'''

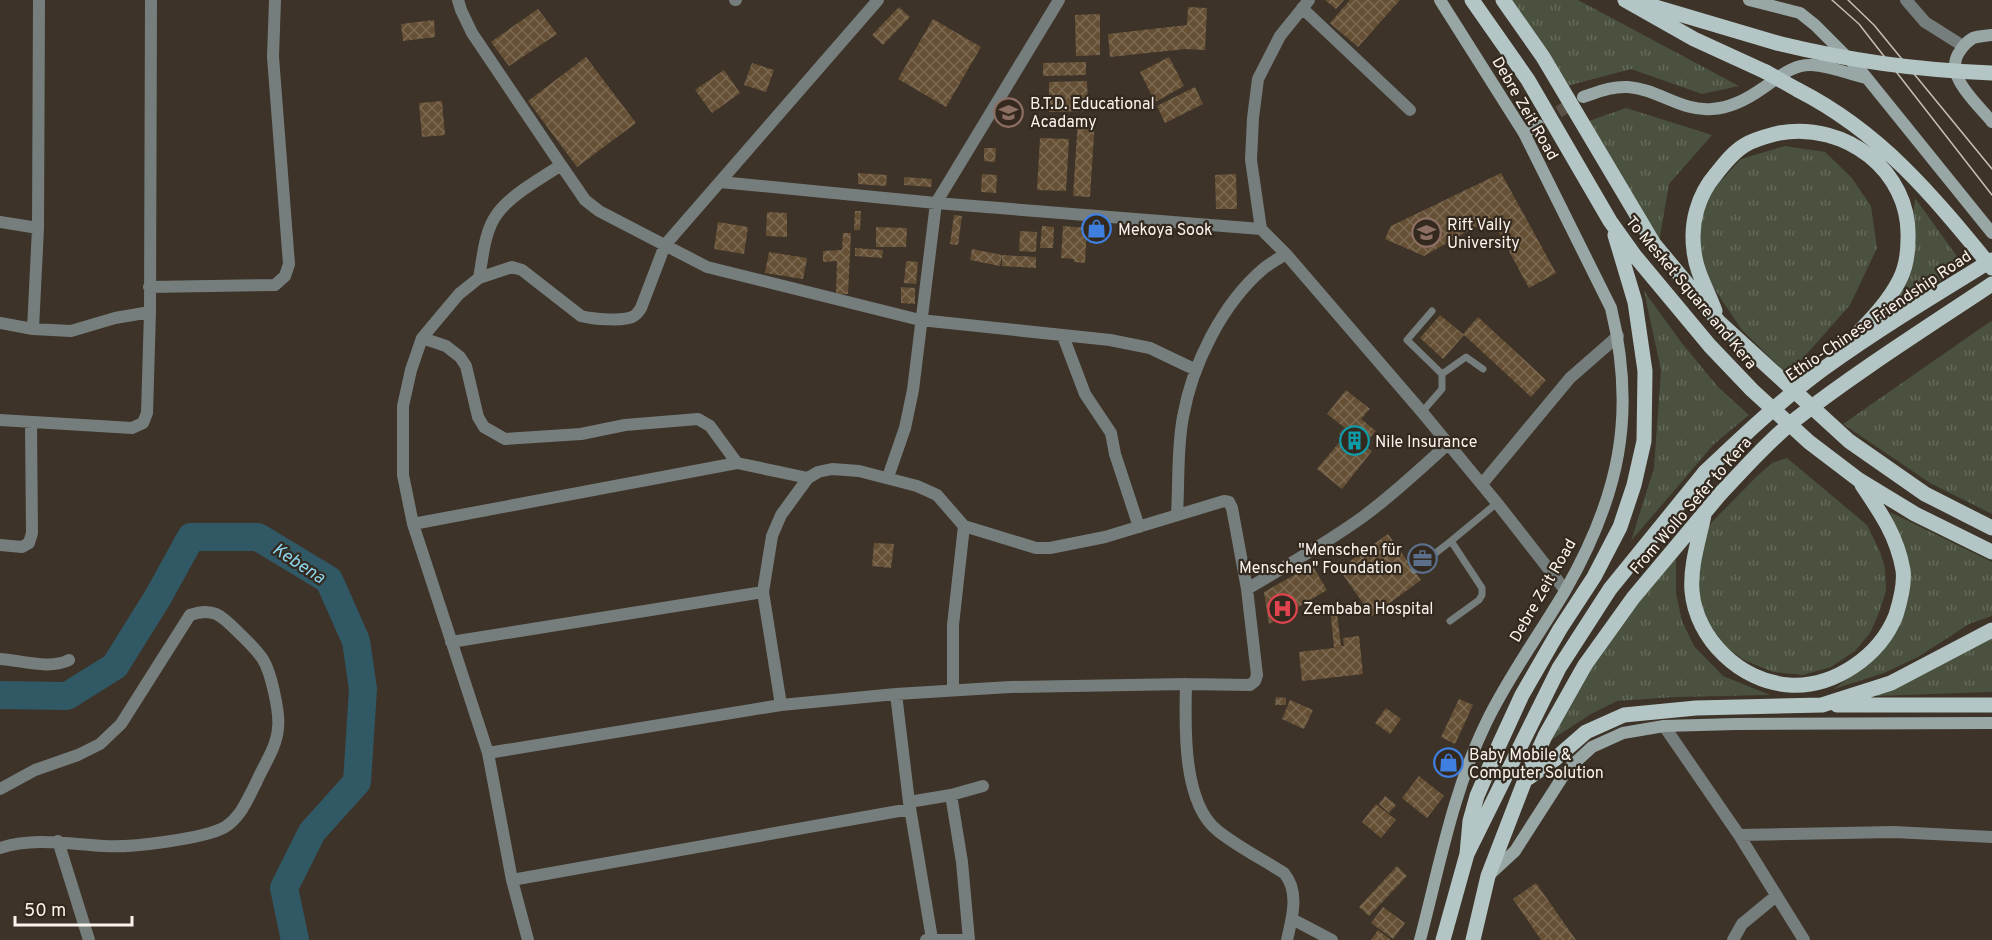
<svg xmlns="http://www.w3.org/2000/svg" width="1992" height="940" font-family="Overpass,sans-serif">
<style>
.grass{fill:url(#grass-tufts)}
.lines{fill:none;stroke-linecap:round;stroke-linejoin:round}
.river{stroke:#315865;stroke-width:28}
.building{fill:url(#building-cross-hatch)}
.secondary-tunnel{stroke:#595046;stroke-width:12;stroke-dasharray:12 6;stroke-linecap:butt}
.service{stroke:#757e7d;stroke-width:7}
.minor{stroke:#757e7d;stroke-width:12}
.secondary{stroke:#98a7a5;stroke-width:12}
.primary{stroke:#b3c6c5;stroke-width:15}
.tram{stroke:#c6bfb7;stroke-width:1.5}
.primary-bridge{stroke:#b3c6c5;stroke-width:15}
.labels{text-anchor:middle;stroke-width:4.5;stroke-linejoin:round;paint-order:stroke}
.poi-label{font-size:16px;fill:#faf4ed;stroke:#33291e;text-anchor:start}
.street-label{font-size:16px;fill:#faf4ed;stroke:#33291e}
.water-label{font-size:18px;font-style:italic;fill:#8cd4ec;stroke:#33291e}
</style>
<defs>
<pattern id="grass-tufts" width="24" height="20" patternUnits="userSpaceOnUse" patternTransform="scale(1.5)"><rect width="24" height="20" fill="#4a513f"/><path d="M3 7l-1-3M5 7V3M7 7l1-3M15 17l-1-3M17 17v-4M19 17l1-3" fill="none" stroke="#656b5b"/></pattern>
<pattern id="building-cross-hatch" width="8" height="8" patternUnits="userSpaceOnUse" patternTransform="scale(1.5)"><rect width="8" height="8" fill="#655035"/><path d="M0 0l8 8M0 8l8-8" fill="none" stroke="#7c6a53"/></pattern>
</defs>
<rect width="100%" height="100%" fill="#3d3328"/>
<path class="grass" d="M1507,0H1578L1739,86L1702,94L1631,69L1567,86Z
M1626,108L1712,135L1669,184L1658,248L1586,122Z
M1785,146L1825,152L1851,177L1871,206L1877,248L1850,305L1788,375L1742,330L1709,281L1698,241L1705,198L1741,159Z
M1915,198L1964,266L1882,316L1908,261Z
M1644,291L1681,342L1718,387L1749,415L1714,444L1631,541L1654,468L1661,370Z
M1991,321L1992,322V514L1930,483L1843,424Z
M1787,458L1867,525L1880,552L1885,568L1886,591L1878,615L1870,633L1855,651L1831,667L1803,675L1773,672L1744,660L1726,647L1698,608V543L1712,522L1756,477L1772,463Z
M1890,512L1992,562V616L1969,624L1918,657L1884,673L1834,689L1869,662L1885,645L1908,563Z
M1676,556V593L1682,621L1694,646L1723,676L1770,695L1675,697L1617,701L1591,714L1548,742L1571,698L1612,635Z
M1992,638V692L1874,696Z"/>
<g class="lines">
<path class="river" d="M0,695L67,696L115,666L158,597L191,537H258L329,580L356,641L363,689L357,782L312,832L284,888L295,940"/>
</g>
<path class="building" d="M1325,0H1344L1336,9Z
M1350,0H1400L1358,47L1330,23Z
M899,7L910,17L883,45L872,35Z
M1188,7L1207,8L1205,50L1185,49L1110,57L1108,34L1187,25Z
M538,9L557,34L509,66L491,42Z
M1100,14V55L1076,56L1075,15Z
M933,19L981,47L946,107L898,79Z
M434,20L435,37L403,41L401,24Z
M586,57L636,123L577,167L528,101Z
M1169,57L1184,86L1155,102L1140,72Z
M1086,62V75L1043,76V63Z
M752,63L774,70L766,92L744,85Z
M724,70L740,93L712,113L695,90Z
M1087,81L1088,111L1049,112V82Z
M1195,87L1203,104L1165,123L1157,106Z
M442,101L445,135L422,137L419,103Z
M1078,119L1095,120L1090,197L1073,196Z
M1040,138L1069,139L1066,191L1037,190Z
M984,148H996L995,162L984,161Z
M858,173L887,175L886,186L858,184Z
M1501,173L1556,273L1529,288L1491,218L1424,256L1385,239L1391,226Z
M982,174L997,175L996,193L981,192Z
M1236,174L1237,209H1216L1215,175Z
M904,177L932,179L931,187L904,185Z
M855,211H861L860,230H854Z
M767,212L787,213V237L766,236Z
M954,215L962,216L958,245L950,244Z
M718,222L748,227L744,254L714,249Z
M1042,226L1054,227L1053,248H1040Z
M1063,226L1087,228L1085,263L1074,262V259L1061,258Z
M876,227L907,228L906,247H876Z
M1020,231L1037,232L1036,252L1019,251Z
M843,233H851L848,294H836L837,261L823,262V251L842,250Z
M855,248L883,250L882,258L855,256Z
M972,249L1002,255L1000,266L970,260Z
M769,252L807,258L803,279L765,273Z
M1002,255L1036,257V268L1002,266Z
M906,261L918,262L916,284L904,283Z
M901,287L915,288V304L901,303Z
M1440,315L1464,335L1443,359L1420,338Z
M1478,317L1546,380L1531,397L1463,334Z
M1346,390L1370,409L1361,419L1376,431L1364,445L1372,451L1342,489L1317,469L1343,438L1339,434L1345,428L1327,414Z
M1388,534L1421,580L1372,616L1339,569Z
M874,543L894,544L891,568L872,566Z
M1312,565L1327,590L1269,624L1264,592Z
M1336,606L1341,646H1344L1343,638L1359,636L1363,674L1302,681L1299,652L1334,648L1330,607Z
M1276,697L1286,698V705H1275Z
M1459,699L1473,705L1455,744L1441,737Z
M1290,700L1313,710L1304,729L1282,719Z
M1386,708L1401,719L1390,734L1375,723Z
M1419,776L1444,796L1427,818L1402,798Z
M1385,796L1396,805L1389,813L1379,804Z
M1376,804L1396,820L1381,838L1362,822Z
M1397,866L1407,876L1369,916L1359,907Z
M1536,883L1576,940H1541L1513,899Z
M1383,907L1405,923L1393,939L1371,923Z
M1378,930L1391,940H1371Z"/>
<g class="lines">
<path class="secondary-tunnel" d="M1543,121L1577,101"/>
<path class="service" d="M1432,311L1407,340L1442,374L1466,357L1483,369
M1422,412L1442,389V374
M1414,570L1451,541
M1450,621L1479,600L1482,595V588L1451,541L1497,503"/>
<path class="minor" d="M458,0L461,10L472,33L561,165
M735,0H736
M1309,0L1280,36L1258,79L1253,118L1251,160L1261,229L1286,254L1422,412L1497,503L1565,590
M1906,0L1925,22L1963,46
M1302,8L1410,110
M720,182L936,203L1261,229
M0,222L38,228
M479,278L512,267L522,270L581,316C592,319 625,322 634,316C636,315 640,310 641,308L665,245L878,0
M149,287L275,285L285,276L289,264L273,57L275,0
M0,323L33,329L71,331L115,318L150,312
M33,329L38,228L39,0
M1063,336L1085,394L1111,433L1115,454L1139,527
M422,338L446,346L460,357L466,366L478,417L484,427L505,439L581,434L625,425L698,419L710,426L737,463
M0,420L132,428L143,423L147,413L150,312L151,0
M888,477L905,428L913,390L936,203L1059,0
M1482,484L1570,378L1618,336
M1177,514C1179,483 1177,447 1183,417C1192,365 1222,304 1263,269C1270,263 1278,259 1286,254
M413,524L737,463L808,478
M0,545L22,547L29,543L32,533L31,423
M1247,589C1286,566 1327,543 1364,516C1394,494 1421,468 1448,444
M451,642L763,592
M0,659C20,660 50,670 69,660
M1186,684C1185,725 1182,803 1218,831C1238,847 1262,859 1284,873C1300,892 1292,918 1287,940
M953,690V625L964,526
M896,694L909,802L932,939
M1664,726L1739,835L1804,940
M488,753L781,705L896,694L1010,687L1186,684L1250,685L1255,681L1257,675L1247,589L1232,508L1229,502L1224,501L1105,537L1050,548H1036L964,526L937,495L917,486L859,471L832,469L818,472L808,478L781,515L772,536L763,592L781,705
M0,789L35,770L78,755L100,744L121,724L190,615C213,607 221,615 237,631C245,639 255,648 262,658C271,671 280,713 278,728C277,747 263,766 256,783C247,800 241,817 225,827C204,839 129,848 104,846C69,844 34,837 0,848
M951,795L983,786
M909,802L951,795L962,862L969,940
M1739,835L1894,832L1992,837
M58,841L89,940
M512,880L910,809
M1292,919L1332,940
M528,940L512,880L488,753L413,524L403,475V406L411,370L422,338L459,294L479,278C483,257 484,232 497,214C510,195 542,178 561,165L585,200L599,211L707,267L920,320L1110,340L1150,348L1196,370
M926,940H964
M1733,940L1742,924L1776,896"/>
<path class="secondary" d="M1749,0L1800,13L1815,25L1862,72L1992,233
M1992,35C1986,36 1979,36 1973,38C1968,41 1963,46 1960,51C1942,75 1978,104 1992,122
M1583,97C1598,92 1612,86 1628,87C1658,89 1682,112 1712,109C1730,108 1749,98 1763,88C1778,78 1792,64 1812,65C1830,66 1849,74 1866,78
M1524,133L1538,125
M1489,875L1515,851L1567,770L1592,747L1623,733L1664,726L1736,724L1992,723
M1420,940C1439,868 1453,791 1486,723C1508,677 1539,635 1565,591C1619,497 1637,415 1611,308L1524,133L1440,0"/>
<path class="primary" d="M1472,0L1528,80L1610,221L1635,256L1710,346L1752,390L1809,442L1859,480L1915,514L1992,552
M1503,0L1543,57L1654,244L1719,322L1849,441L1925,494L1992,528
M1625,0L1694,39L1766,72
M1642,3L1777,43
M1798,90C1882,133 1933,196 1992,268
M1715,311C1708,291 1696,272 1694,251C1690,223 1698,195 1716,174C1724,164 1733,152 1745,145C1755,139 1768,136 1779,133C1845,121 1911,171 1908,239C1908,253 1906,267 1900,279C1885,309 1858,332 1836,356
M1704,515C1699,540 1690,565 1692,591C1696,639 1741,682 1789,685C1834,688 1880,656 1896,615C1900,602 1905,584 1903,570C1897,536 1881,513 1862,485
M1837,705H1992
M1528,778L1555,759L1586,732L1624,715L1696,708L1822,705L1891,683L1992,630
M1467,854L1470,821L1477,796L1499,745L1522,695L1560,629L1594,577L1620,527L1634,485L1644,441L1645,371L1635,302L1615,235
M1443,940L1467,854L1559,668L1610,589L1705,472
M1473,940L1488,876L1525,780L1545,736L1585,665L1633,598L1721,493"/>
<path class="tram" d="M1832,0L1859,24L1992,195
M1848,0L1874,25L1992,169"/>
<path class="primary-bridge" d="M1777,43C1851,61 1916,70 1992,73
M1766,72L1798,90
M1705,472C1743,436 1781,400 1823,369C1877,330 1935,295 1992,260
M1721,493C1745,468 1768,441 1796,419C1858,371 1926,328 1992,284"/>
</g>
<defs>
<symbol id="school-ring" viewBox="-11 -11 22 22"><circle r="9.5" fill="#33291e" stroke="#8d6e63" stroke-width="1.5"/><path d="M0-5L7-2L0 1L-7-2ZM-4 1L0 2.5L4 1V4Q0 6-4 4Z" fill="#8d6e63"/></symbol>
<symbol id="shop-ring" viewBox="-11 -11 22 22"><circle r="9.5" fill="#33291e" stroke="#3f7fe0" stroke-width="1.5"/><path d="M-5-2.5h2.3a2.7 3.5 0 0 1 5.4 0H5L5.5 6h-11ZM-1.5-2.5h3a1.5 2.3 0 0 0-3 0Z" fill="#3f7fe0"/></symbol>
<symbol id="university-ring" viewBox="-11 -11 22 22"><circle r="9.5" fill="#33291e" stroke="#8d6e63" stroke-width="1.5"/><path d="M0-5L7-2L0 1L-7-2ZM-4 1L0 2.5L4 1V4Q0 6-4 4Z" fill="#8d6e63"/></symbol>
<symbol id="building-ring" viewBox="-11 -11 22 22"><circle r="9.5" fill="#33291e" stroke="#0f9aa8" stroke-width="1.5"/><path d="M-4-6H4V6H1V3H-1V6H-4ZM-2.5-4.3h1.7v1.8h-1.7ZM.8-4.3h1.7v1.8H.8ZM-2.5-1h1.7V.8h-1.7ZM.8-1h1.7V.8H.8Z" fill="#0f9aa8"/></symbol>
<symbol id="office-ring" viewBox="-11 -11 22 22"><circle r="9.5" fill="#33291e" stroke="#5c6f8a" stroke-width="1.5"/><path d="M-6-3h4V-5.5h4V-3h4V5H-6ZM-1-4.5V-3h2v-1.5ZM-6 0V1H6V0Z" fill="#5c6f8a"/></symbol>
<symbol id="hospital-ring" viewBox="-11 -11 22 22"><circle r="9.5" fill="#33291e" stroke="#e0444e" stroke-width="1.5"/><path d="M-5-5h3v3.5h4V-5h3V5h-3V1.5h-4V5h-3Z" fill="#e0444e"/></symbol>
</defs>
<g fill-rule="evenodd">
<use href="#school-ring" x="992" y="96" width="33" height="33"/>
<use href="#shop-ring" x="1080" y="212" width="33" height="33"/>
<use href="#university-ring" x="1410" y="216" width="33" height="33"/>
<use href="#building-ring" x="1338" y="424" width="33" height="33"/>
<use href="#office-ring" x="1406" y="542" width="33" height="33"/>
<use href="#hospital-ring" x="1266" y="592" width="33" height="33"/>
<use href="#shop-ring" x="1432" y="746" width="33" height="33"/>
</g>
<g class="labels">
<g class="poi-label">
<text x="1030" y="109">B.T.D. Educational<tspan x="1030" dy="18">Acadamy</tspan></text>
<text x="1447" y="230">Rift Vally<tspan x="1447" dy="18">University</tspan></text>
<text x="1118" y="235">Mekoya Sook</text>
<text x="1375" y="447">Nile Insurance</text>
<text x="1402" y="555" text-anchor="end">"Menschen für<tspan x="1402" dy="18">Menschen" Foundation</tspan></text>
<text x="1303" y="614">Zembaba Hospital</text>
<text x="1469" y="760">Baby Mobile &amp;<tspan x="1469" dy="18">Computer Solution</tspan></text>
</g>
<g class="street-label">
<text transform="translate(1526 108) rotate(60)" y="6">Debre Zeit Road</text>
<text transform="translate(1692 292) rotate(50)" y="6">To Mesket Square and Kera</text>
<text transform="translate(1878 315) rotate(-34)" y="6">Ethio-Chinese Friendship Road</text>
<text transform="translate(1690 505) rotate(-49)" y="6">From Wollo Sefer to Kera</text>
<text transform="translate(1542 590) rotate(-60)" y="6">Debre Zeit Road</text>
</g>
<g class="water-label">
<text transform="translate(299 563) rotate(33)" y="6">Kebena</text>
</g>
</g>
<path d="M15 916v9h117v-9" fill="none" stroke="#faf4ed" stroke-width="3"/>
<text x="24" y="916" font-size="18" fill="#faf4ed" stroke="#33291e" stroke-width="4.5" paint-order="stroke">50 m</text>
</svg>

'''

§ **REQUIRED ACTION**:
Among the entries above, find every line holding "bridge" and copy it.

§ **EXERCISE ANSWER**:
.primary-bridge{stroke:#b3c6c5;stroke-width:15}
<path class="primary-bridge" d="M1777,43C1851,61 1916,70 1992,73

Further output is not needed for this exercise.